INPUT MATERIAL >>
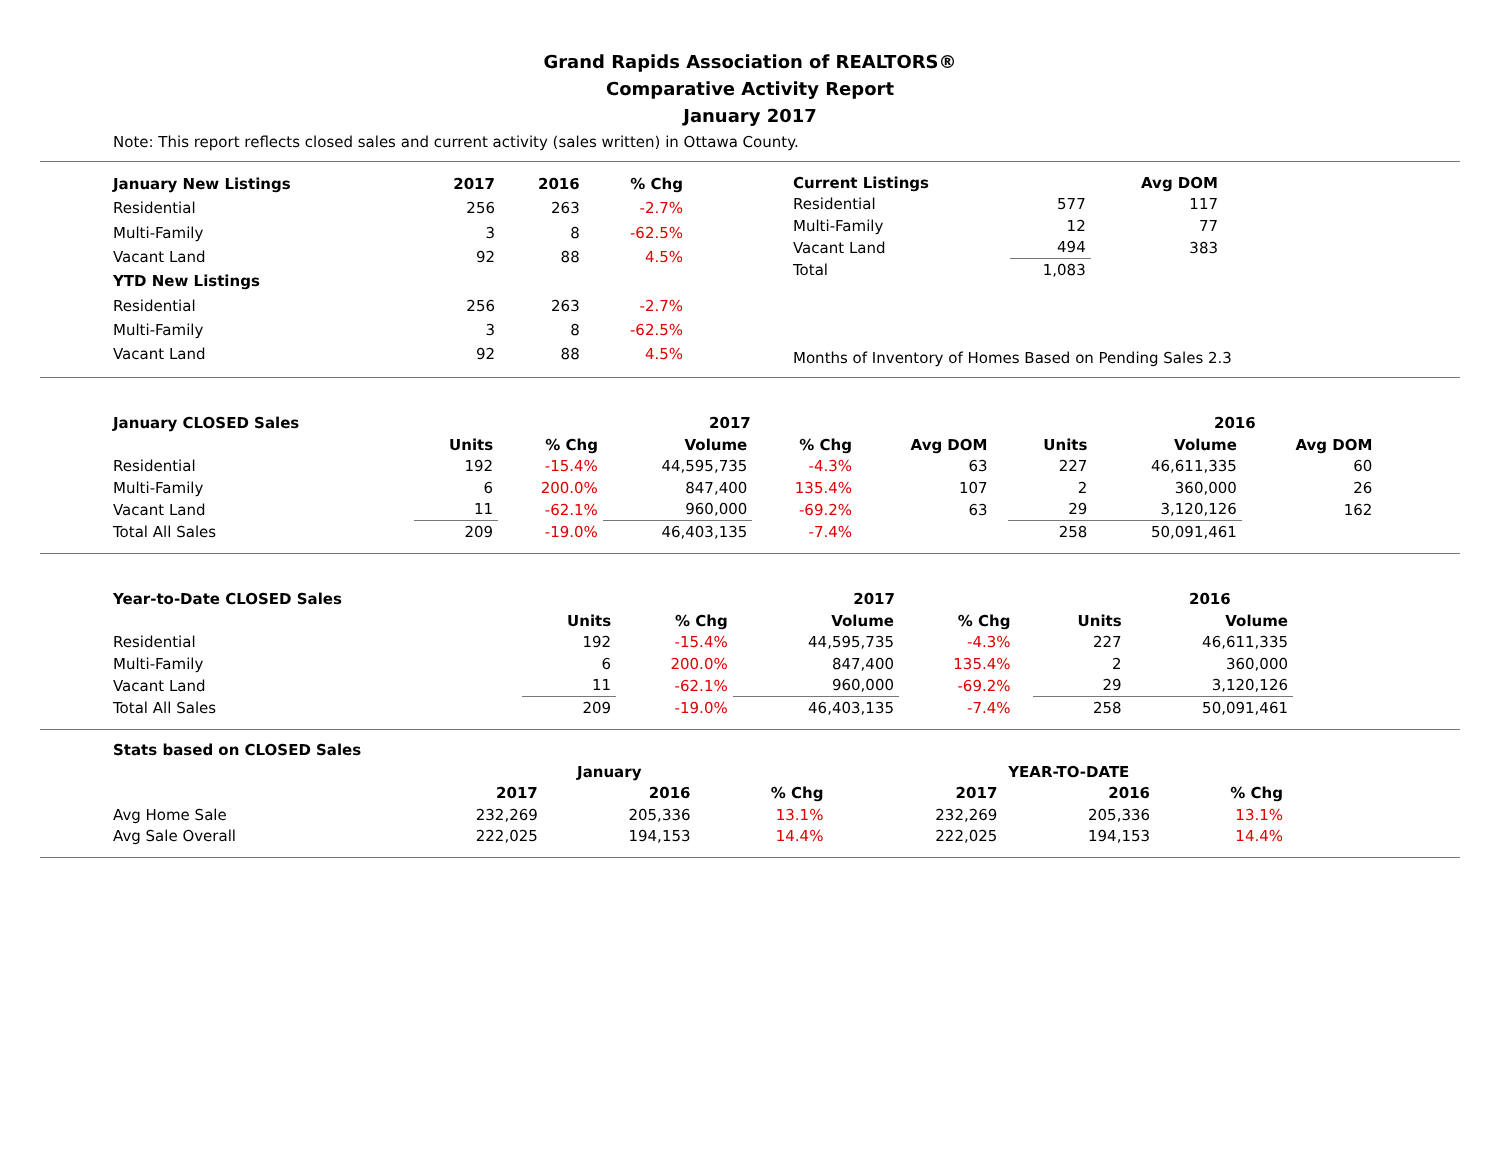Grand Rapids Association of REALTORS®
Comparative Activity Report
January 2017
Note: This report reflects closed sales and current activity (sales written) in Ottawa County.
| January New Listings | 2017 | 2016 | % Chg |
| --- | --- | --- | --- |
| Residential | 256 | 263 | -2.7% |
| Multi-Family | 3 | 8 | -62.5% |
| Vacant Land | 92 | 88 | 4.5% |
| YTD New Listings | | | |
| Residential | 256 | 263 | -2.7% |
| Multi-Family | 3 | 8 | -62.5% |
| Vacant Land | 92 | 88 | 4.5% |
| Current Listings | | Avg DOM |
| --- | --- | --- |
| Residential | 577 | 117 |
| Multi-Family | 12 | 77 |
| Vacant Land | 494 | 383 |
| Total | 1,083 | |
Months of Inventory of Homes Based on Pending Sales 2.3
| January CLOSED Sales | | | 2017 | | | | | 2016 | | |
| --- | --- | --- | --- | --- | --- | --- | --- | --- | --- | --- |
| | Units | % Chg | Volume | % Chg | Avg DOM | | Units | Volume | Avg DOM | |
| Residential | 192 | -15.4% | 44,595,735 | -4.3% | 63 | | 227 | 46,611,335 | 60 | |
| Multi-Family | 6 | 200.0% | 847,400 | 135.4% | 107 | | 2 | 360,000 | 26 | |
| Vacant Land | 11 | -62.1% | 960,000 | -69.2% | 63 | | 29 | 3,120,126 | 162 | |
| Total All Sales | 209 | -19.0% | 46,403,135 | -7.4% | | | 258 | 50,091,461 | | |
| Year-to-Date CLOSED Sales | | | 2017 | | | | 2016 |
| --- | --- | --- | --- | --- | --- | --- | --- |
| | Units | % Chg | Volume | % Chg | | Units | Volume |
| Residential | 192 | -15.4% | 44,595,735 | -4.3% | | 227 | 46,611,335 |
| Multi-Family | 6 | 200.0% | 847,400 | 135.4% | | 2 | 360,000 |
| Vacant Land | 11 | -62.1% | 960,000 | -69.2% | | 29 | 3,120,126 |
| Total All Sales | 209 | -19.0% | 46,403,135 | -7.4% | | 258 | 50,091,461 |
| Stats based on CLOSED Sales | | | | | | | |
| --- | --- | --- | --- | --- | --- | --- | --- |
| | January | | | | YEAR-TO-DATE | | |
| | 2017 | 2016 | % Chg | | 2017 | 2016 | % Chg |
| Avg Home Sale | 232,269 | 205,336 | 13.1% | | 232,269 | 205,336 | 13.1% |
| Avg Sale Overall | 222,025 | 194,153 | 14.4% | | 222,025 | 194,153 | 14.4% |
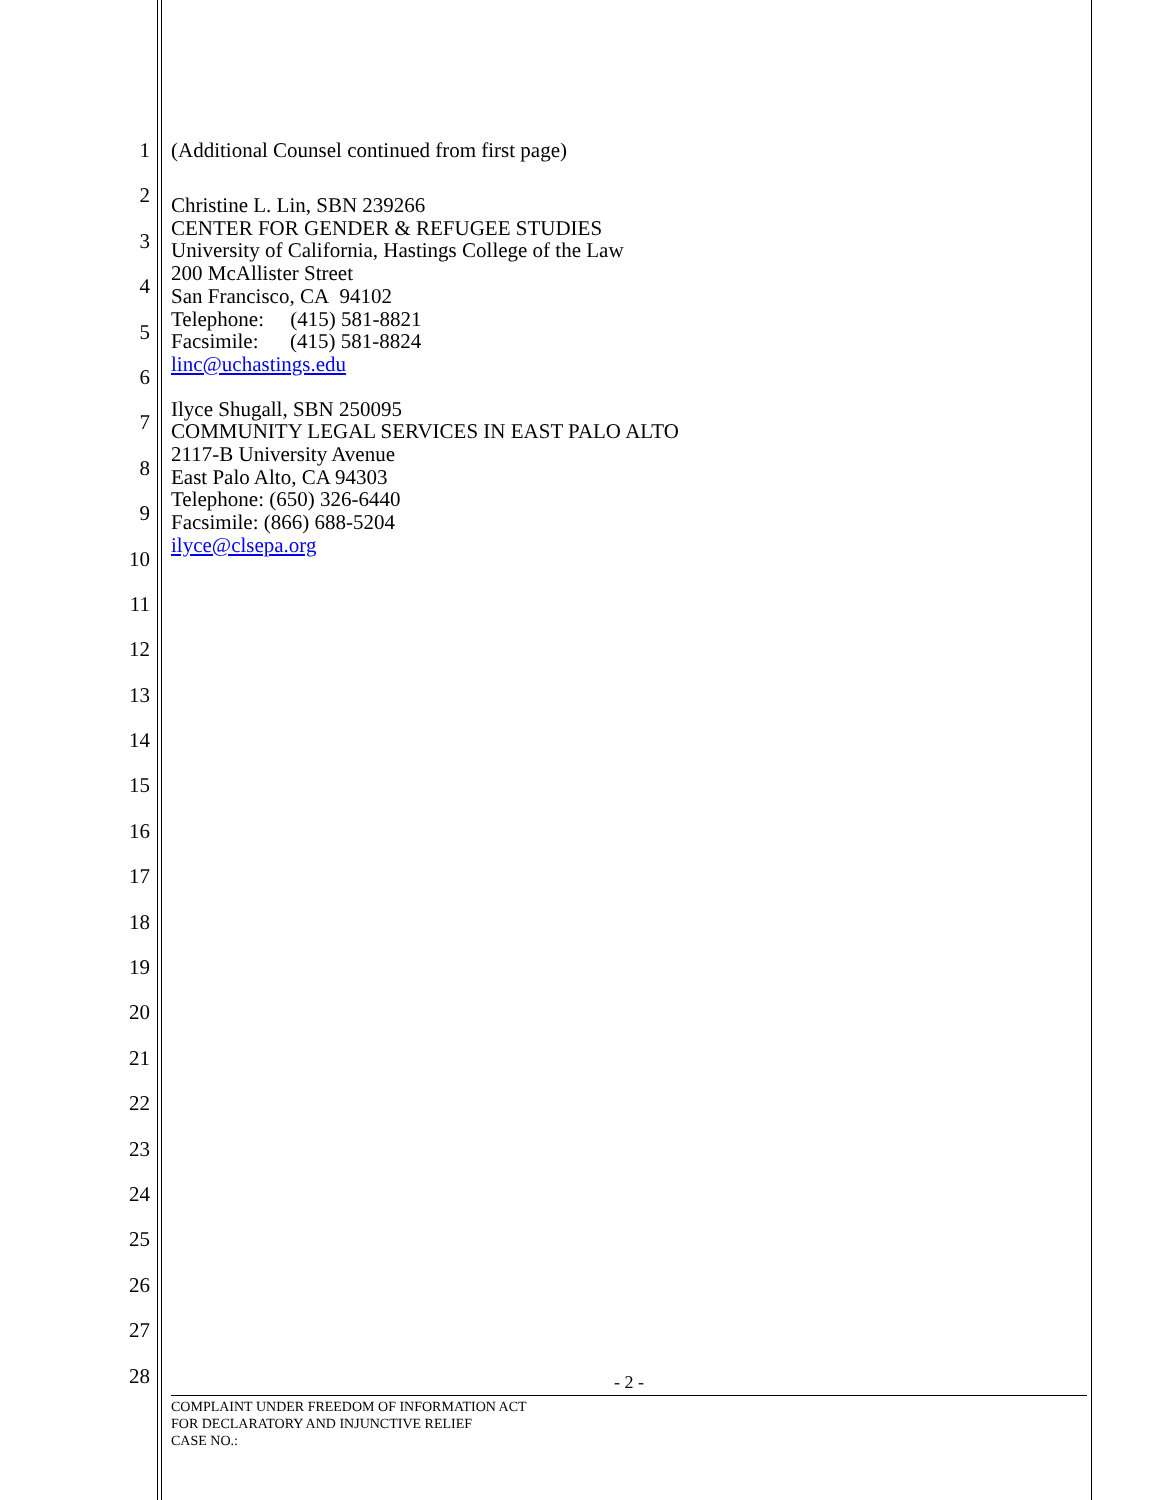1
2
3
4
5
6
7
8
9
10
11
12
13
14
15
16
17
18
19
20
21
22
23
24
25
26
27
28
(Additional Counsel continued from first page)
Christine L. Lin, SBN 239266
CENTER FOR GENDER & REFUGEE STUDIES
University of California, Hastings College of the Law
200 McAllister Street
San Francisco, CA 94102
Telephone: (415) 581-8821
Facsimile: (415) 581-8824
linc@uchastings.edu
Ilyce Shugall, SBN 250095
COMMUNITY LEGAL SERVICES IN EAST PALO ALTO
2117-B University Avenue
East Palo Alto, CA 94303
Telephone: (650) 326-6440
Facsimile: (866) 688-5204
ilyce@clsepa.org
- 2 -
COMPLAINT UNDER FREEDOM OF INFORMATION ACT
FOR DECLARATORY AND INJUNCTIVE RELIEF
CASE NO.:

--

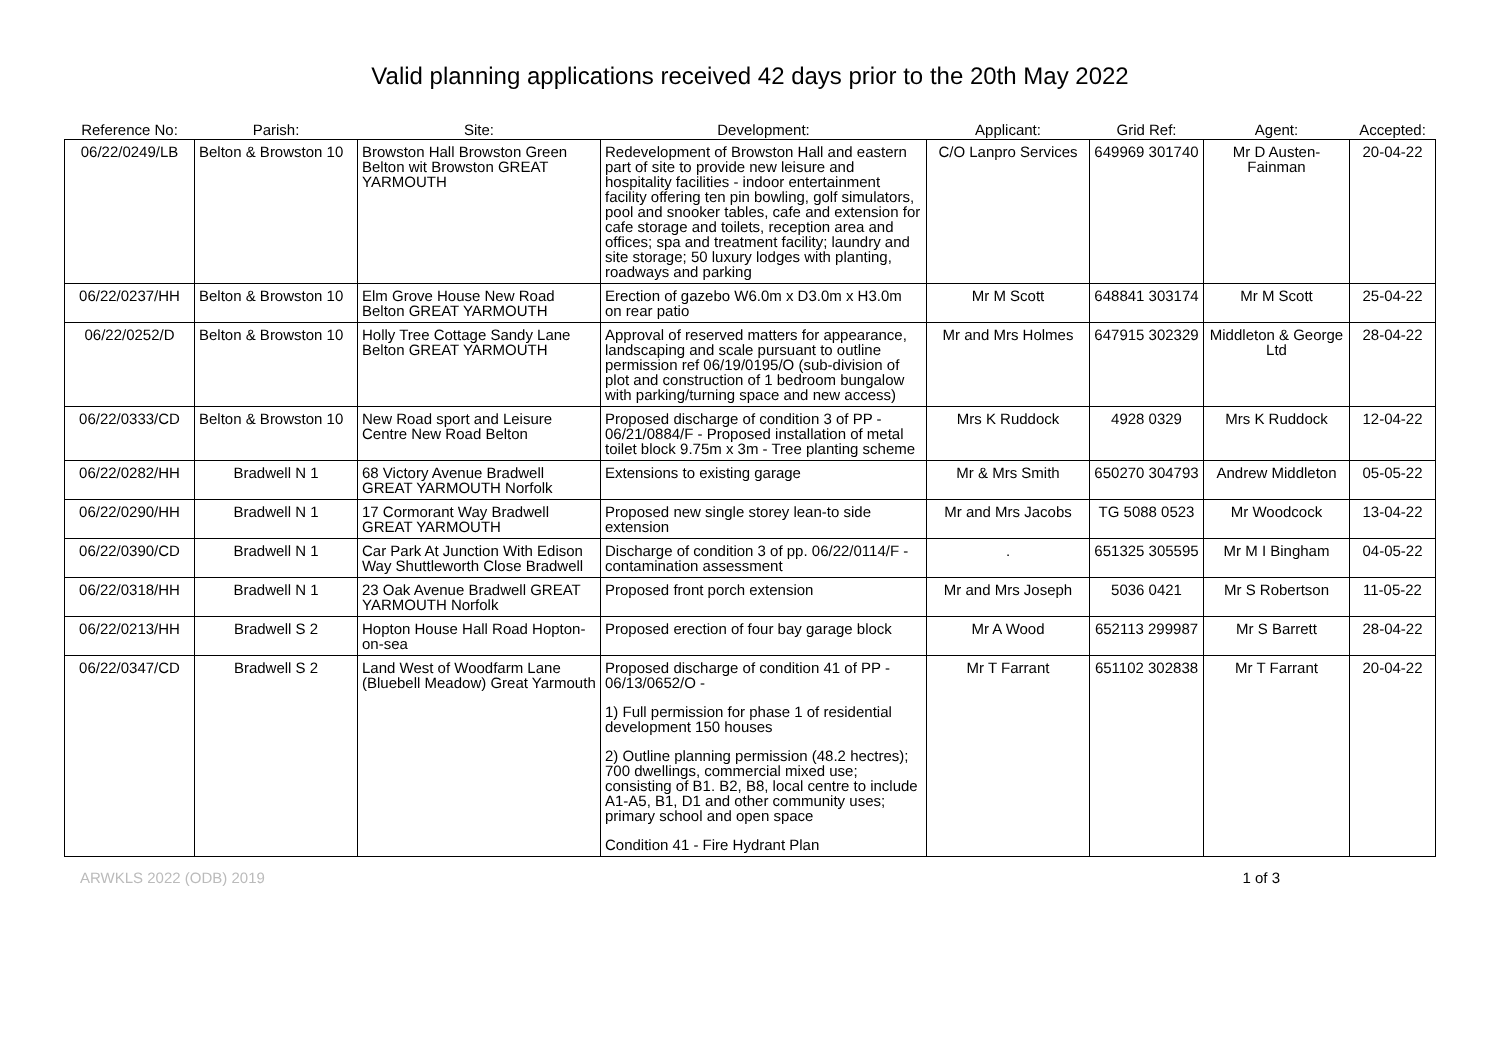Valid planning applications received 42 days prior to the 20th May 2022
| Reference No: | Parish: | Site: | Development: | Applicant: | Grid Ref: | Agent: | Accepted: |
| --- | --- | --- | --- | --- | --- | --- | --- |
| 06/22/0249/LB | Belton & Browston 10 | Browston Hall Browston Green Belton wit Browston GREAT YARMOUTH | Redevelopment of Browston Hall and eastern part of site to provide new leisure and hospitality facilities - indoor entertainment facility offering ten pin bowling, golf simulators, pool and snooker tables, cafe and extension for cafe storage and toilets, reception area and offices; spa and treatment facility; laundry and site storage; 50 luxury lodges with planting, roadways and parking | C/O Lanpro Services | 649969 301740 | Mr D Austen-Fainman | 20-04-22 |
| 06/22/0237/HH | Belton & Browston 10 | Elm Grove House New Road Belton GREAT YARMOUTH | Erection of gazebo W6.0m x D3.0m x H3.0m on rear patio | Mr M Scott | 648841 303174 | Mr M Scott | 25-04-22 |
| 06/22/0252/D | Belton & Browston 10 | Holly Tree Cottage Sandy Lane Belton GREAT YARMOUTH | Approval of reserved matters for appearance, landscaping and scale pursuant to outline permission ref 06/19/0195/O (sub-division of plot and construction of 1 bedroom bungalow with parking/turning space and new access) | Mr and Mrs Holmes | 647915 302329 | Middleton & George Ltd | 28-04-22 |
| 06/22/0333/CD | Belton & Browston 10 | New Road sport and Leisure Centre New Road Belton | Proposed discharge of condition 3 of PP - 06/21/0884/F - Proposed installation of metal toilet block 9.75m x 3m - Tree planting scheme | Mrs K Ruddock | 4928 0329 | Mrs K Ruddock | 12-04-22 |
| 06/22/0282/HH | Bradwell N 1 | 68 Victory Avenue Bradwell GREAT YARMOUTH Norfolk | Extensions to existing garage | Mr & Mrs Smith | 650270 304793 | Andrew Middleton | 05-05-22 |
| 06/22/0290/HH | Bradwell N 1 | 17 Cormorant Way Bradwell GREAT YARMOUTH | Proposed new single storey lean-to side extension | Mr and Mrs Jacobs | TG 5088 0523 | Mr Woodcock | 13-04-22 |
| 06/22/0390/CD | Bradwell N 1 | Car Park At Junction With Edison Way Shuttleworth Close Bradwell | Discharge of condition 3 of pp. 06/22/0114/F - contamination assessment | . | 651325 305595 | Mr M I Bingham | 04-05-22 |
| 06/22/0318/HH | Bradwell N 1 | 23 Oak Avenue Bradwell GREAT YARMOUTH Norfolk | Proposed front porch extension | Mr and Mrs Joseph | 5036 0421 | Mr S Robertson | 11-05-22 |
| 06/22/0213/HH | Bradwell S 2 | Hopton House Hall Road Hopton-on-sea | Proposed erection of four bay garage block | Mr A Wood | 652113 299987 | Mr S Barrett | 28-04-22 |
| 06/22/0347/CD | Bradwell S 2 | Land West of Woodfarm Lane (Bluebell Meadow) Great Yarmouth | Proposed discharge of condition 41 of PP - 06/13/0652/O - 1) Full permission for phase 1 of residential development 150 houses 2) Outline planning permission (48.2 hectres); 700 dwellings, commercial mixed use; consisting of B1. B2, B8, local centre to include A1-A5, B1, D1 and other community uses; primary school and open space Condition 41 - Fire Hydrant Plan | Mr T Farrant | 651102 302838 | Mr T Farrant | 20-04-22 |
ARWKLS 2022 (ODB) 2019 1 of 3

WHAT THE TASK REQUIRES >> Every line of the records that includes the word "Vacant" should be gathered.

RESPONSE TO THE EXERCISE >>
| Vacant Land | 92 | 88 | 4.5% |
| Vacant Land | 92 | 88 | 4.5% |
| Vacant Land | 494 | 383 |
| Vacant Land | 11 | -62.1% | 960,000 | -69.2% | 63 | | 29 | 3,120,126 | 162 | |
| Vacant Land | 11 | -62.1% | 960,000 | -69.2% | | 29 | 3,120,126 |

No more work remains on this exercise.